### Your goal
Lines that contain the string "Следовательно" are the ones to list; copy all of them from the records.

──────────────────────────────

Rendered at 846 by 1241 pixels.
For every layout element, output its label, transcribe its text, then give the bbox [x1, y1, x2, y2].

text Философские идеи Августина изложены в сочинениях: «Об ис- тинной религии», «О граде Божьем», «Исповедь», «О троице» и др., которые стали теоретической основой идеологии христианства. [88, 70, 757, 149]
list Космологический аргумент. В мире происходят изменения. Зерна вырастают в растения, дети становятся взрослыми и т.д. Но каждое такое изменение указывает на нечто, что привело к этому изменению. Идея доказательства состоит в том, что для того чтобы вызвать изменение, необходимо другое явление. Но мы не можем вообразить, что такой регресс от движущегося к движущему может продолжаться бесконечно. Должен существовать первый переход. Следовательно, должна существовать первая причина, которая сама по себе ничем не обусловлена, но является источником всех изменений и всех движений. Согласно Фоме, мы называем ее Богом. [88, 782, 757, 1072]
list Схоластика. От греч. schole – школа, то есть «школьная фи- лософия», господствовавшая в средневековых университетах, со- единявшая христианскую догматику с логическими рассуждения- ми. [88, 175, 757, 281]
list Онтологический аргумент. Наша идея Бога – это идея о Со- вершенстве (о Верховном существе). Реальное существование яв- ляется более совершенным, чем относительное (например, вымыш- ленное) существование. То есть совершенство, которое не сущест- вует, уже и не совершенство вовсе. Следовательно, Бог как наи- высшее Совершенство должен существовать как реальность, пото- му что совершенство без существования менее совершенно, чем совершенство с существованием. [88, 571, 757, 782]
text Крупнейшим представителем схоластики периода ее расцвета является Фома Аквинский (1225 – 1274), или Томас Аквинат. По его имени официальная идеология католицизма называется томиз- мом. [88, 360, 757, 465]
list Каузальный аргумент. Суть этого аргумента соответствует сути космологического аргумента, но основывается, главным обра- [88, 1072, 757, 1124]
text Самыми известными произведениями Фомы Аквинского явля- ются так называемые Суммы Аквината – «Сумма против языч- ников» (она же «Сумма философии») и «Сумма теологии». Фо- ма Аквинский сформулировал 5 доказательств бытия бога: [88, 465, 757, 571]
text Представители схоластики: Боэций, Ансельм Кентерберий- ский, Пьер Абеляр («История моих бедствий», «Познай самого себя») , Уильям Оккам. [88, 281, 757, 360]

──────────────────────────────

### Answer space
list Космологический аргумент. В мире происходят изменения. Зерна вырастают в растения, дети становятся взрослыми и т.д. Но каждое такое изменение указывает на нечто, что привело к этому изменению. Идея доказательства состоит в том, что для того чтобы вызвать изменение, необходимо другое явление. Но мы не можем вообразить, что такой регресс от движущегося к движущему может продолжаться бесконечно. Должен существовать первый переход. Следовательно, должна существовать первая причина, которая сама по себе ничем не обусловлена, но является источником всех изменений и всех движений. Согласно Фоме, мы называем ее Богом. [88, 782, 757, 1072]
list Онтологический аргумент. Наша идея Бога – это идея о Со- вершенстве (о Верховном существе). Реальное существование яв- ляется более совершенным, чем относительное (например, вымыш- ленное) существование. То есть совершенство, которое не сущест- вует, уже и не совершенство вовсе. Следовательно, Бог как наи- высшее Совершенство должен существовать как реальность, пото- му что совершенство без существования менее совершенно, чем совершенство с существованием. [88, 571, 757, 782]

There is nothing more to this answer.